A lot of this material is lovely, but it's never sappy or overly sentimental, because the film is so invested in Paddington's outlook on the world and manner. He brings his little neighborhood together, doing small favors for the locals that they barely notice (bringing a woman her breakfast in exchange for a ride on her bike, helping a garbage collector with an upcoming test, and offering kind consolation to the vendor at the newspaper stand for the state of her love life). They don't realize until it's gone, leaving a self-appointed neighborhood watch captain (played by Peter Capaldi) to rail against those who are "different" and provide a color-coded chart for how afraid the neighborhood should be.
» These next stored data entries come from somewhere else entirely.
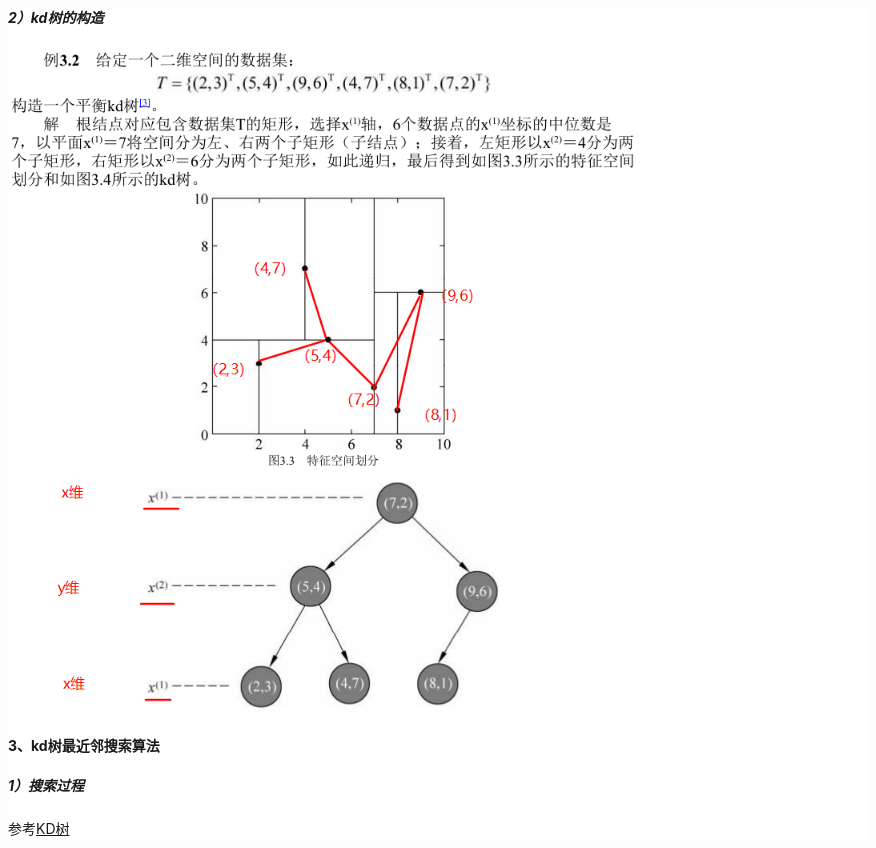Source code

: ##### 2）kd树的构造

<img src="./img/Snipaste_2020-07-26_10-06-26.png" style="zoom:80%;" />



#### 3、kd树最近邻搜索算法

##### 1）搜索过程

参考[KD树](https://blog.csdn.net/Bluenapa/article/details/88206111)
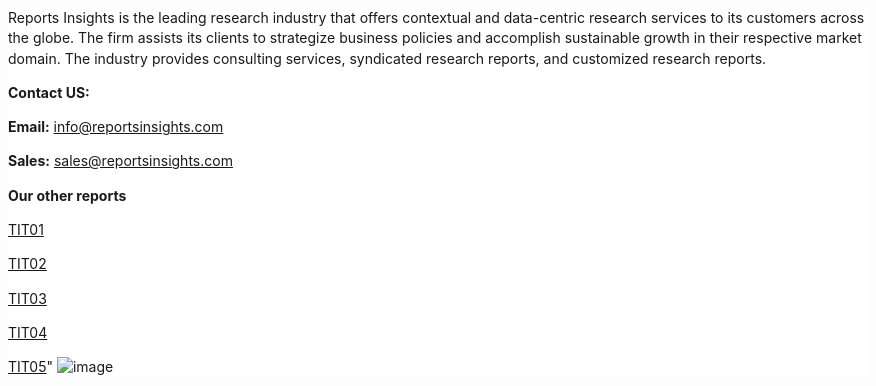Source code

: Reports Insights is the leading research industry that offers contextual and data-centric research services to its customers across the globe. The firm assists its clients to strategize business policies and accomplish sustainable growth in their respective market domain. The industry provides consulting services, syndicated research reports, and customized research reports.

<strong>Contact US:</strong>

<p class=""""><b>Email:</b> <a href=mailto:info@reportsinsights.com>info@reportsinsights.com</a></p>
<p class=""""><b>Sales:</b> <a href=mailto:sales@reportsinsights.com>sales@reportsinsights.com</a></p>

<strong>Our other reports</strong>

<a href=LIN01>TIT01</a>

<a href=LIN02>TIT02</a>

<a href=LIN03>TIT03</a>

<a href=LIN04>TIT04</a>

<a href=LIN05>TIT05</a>"
![image](https://github.com/user-attachments/assets/f48e8f2a-0cf0-441a-95d5-109b036fa5c1)
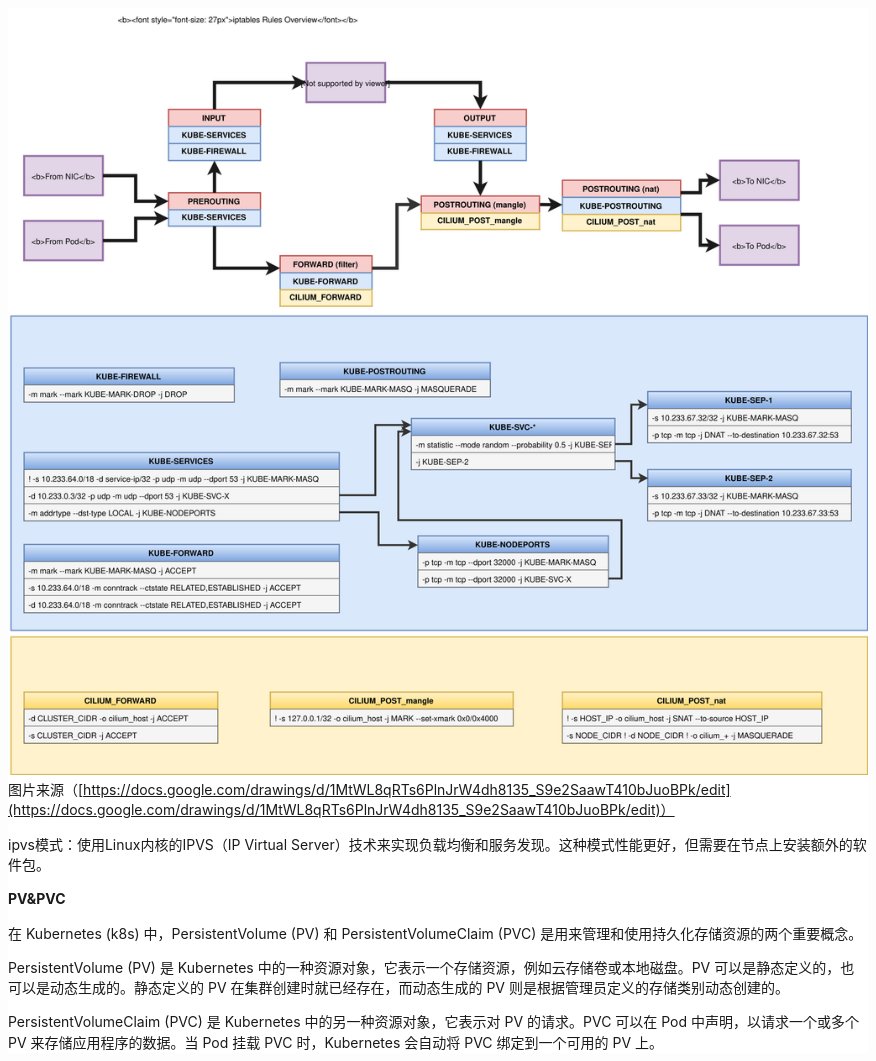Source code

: ![](./pics/kube-proxy-iptables.svg)
图片来源（[https://docs.google.com/drawings/d/1MtWL8qRTs6PlnJrW4dh8135_S9e2SaawT410bJuoBPk/edit](https://docs.google.com/drawings/d/1MtWL8qRTs6PlnJrW4dh8135_S9e2SaawT410bJuoBPk/edit)）

ipvs模式：使用Linux内核的IPVS（IP Virtual Server）技术来实现负载均衡和服务发现。这种模式性能更好，但需要在节点上安装额外的软件包。

**PV&PVC**

在 Kubernetes (k8s) 中，PersistentVolume (PV) 和 PersistentVolumeClaim (PVC) 是用来管理和使用持久化存储资源的两个重要概念。

PersistentVolume (PV) 是 Kubernetes 中的一种资源对象，它表示一个存储资源，例如云存储卷或本地磁盘。PV 可以是静态定义的，也可以是动态生成的。静态定义的 PV 在集群创建时就已经存在，而动态生成的 PV 则是根据管理员定义的存储类别动态创建的。

PersistentVolumeClaim (PVC) 是 Kubernetes 中的另一种资源对象，它表示对 PV 的请求。PVC 可以在 Pod 中声明，以请求一个或多个 PV 来存储应用程序的数据。当 Pod 挂载 PVC 时，Kubernetes 会自动将 PVC 绑定到一个可用的 PV 上。
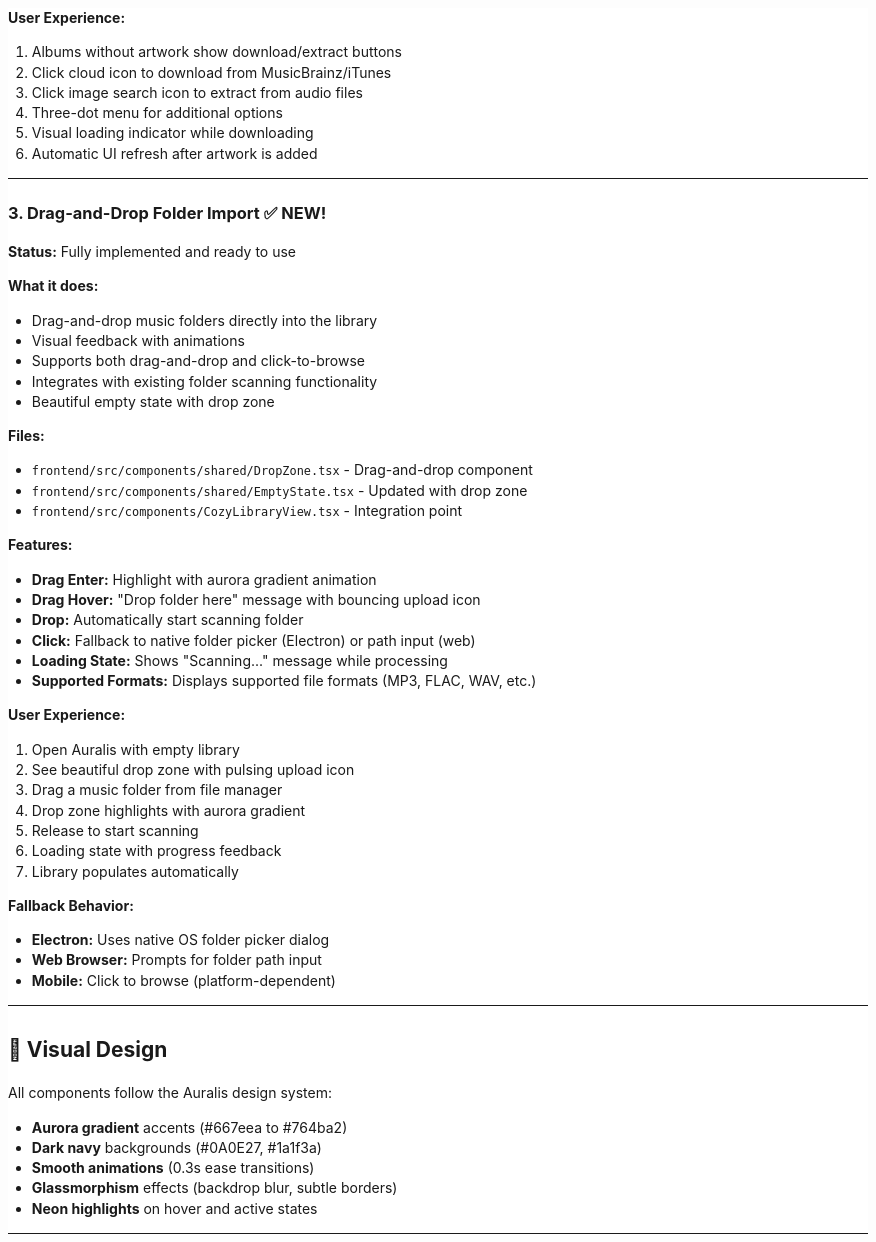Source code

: 
**User Experience:**
1. Albums without artwork show download/extract buttons
2. Click cloud icon to download from MusicBrainz/iTunes
3. Click image search icon to extract from audio files
4. Three-dot menu for additional options
5. Visual loading indicator while downloading
6. Automatic UI refresh after artwork is added

---

### 3. Drag-and-Drop Folder Import ✅ NEW!
**Status:** Fully implemented and ready to use

**What it does:**
- Drag-and-drop music folders directly into the library
- Visual feedback with animations
- Supports both drag-and-drop and click-to-browse
- Integrates with existing folder scanning functionality
- Beautiful empty state with drop zone

**Files:**
- `frontend/src/components/shared/DropZone.tsx` - Drag-and-drop component
- `frontend/src/components/shared/EmptyState.tsx` - Updated with drop zone
- `frontend/src/components/CozyLibraryView.tsx` - Integration point

**Features:**
- **Drag Enter:** Highlight with aurora gradient animation
- **Drag Hover:** "Drop folder here" message with bouncing upload icon
- **Drop:** Automatically start scanning folder
- **Click:** Fallback to native folder picker (Electron) or path input (web)
- **Loading State:** Shows "Scanning..." message while processing
- **Supported Formats:** Displays supported file formats (MP3, FLAC, WAV, etc.)

**User Experience:**
1. Open Auralis with empty library
2. See beautiful drop zone with pulsing upload icon
3. Drag a music folder from file manager
4. Drop zone highlights with aurora gradient
5. Release to start scanning
6. Loading state with progress feedback
7. Library populates automatically

**Fallback Behavior:**
- **Electron:** Uses native OS folder picker dialog
- **Web Browser:** Prompts for folder path input
- **Mobile:** Click to browse (platform-dependent)

---

## 🎨 Visual Design

All components follow the Auralis design system:
- **Aurora gradient** accents (#667eea to #764ba2)
- **Dark navy** backgrounds (#0A0E27, #1a1f3a)
- **Smooth animations** (0.3s ease transitions)
- **Glassmorphism** effects (backdrop blur, subtle borders)
- **Neon highlights** on hover and active states

---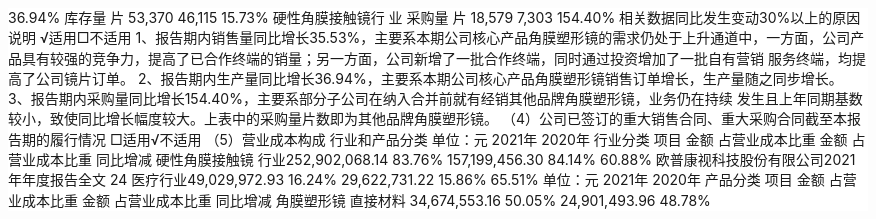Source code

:36.94%
库存量
片
53,370
46,115
15.73%
硬性角膜接触镜行
业
采购量
片
18,579
7,303
154.40%
相关数据同比发生变动30%以上的原因说明
√适用□不适用
1、报告期内销售量同比增长35.53%，主要系本期公司核心产品角膜塑形镜的需求仍处于上升通道中，一方面，公司产
品具有较强的竞争力，提高了已合作终端的销量；另一方面，公司新增了一批合作终端，同时通过投资增加了一批自有营销
服务终端，均提高了公司镜片订单。
2、报告期内生产量同比增长36.94%，主要系本期公司核心产品角膜塑形镜销售订单增长，生产量随之同步增长。
3、报告期内采购量同比增长154.40%，主要系部分子公司在纳入合并前就有经销其他品牌角膜塑形镜，业务仍在持续
发生且上年同期基数较小，致使同比增长幅度较大。上表中的采购量片数即为其他品牌角膜塑形镜。
（4）公司已签订的重大销售合同、重大采购合同截至本报告期的履行情况
□适用√不适用
（5）营业成本构成
行业和产品分类
单位：元
2021年
2020年
行业分类
项目
金额
占营业成本比重
金额
占营业成本比重
同比增减
硬性角膜接触镜
行业252,902,068.14
83.76%
157,199,456.30
84.14%
60.88%
欧普康视科技股份有限公司2021年年度报告全文
24
医疗行业49,029,972.93
16.24%
29,622,731.22
15.86%
65.51%
单位：元
2021年
2020年
产品分类
项目
金额
占营业成本比重
金额
占营业成本比重
同比增减
角膜塑形镜
直接材料
34,674,553.16
50.05%
24,901,493.96
48.78%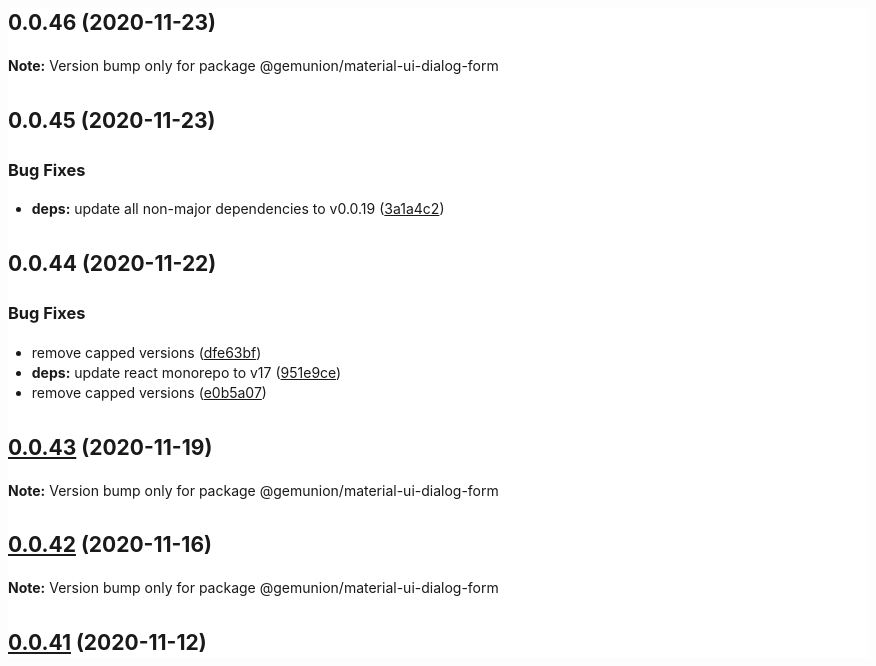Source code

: 



## 0.0.46 (2020-11-23)

**Note:** Version bump only for package @gemunion/material-ui-dialog-form





## 0.0.45 (2020-11-23)


### Bug Fixes

* **deps:** update all non-major dependencies to v0.0.19 ([3a1a4c2](https://github.com/memoryOS/material-ui/commit/3a1a4c28a0ea7c8c7d356e6ea1dac5e288c37453))





## 0.0.44 (2020-11-22)


### Bug Fixes

* remove capped versions ([dfe63bf](https://github.com/memoryOS/material-ui/commit/dfe63bfee42a64545254560bc68bd0fe8b4bd7d1))
* **deps:** update react monorepo to v17 ([951e9ce](https://github.com/memoryOS/material-ui/commit/951e9ce6509c5e7437f28b7771d7db3851a48a20))
* remove capped versions ([e0b5a07](https://github.com/memoryOS/material-ui/commit/e0b5a0735a40813bc9f53a7ad0671813a53b91fa))





## [0.0.43](https://github.com/memoryOS/material-ui/compare/@gemunion/material-ui-dialog-form@0.0.42...@gemunion/material-ui-dialog-form@0.0.43) (2020-11-19)

**Note:** Version bump only for package @gemunion/material-ui-dialog-form





## [0.0.42](https://github.com/memoryOS/material-ui/compare/@gemunion/material-ui-dialog-form@0.0.41...@gemunion/material-ui-dialog-form@0.0.42) (2020-11-16)

**Note:** Version bump only for package @gemunion/material-ui-dialog-form





## [0.0.41](https://github.com/memoryOS/material-ui/compare/@gemunion/material-ui-dialog-form@0.0.40...@gemunion/material-ui-dialog-form@0.0.41) (2020-11-12)
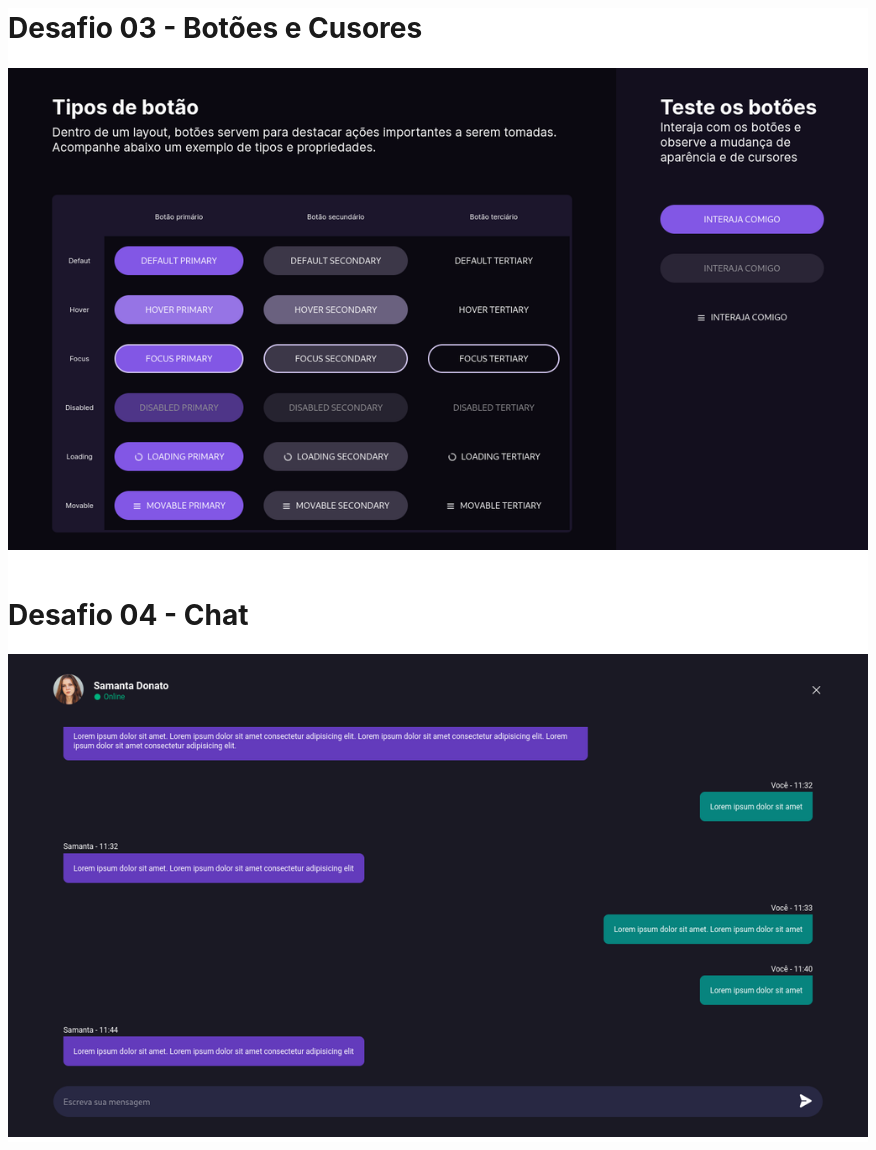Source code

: 
# Desafio 03 - Botões e Cusores

<p align="center">
  <img src="./desafio-3/.github/preview.png" alt="Imagem final do projeto botões e cursores" width="100%" />
</p>

# Desafio 04 - Chat

<p align="center">
  <img src="./desafio-4/assets/images/preview.png" alt="Imagem final do projeto chat" width="100%" />
</p>
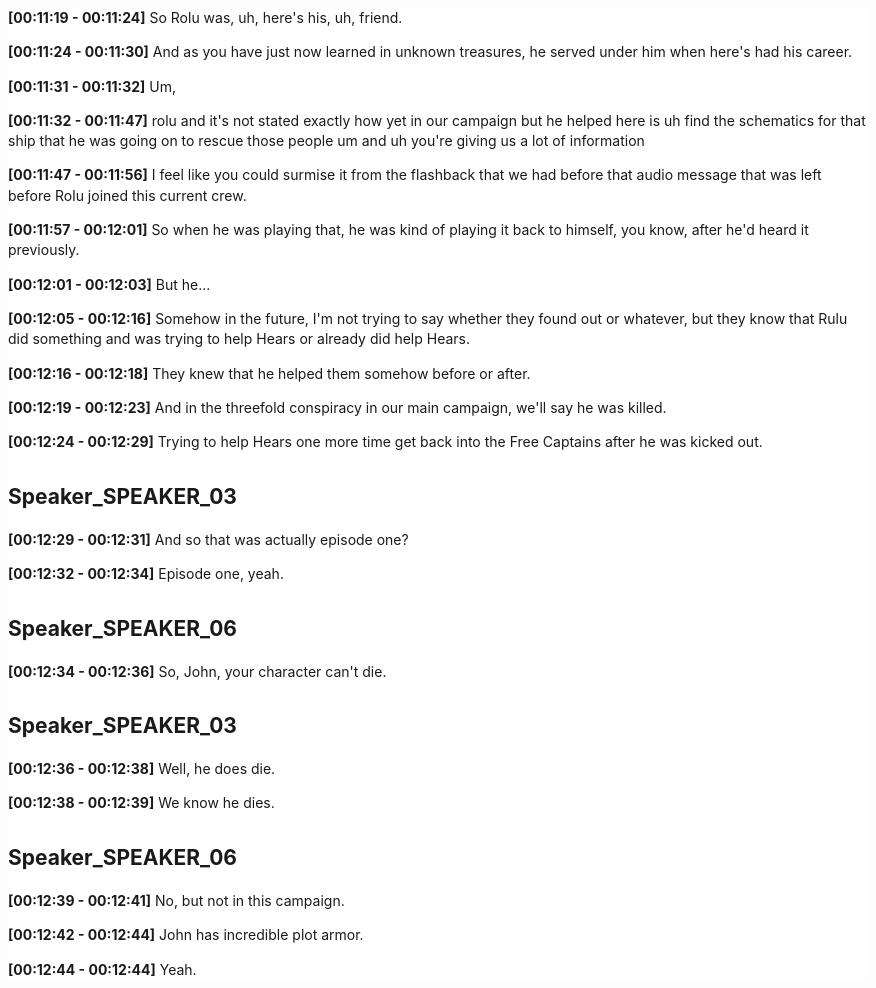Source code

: **[00:11:19 - 00:11:24]** So Rolu was, uh, here's his, uh, friend.

**[00:11:24 - 00:11:30]** And as you have just now learned in unknown treasures, he served under him when here's had his career.

**[00:11:31 - 00:11:32]** Um,

**[00:11:32 - 00:11:47]** rolu and it's not stated exactly how yet in our campaign but he helped here is uh find the schematics for that ship that he was going on to rescue those people um and uh you're giving us a lot of information

**[00:11:47 - 00:11:56]** I feel like you could surmise it from the flashback that we had before that audio message that was left before Rolu joined this current crew.

**[00:11:57 - 00:12:01]** So when he was playing that, he was kind of playing it back to himself, you know, after he'd heard it previously.

**[00:12:01 - 00:12:03]** But he...

**[00:12:05 - 00:12:16]** Somehow in the future, I'm not trying to say whether they found out or whatever, but they know that Rulu did something and was trying to help Hears or already did help Hears.

**[00:12:16 - 00:12:18]** They knew that he helped them somehow before or after.

**[00:12:19 - 00:12:23]** And in the threefold conspiracy in our main campaign, we'll say he was killed.

**[00:12:24 - 00:12:29]** Trying to help Hears one more time get back into the Free Captains after he was kicked out.


## Speaker_SPEAKER_03

**[00:12:29 - 00:12:31]** And so that was actually episode one?

**[00:12:32 - 00:12:34]** Episode one, yeah.


## Speaker_SPEAKER_06

**[00:12:34 - 00:12:36]** So, John, your character can't die.


## Speaker_SPEAKER_03

**[00:12:36 - 00:12:38]** Well, he does die.

**[00:12:38 - 00:12:39]** We know he dies.


## Speaker_SPEAKER_06

**[00:12:39 - 00:12:41]** No, but not in this campaign.

**[00:12:42 - 00:12:44]** John has incredible plot armor.

**[00:12:44 - 00:12:44]** Yeah.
There are darker elements to the sequel, but King and Farnaby have learned their lesson from the first film, which employed a villain who actually wanted to kill our loveable bear (good riddance to that thought). Instead, these characters and situations have a sillier edge to them. The villain is a thieving, disguise-happy, and past-his-prime actor named Phoenix Buchanan (a very funny and very self-deprecating Hugh Grant), who wants the pop-up book for hidden clues to a treasure hidden away somewhere. A misunderstanding takes Paddington to prison, where he transforms the place with the help of a grumpy cook named Knuckles (Brendan Gleeson), a mishap that turns all of the inmate's uniforms pink, and the magic of Aunt Lucy's marmalade recipe.
This is exactly what a sequel should be—taking what works, dismissing what doesn't, and following through on and expanding upon the core of its characters and ideas. More than that, though, Paddington 2 is very funny, encouragingly optimistic, and surprisingly affecting stuff.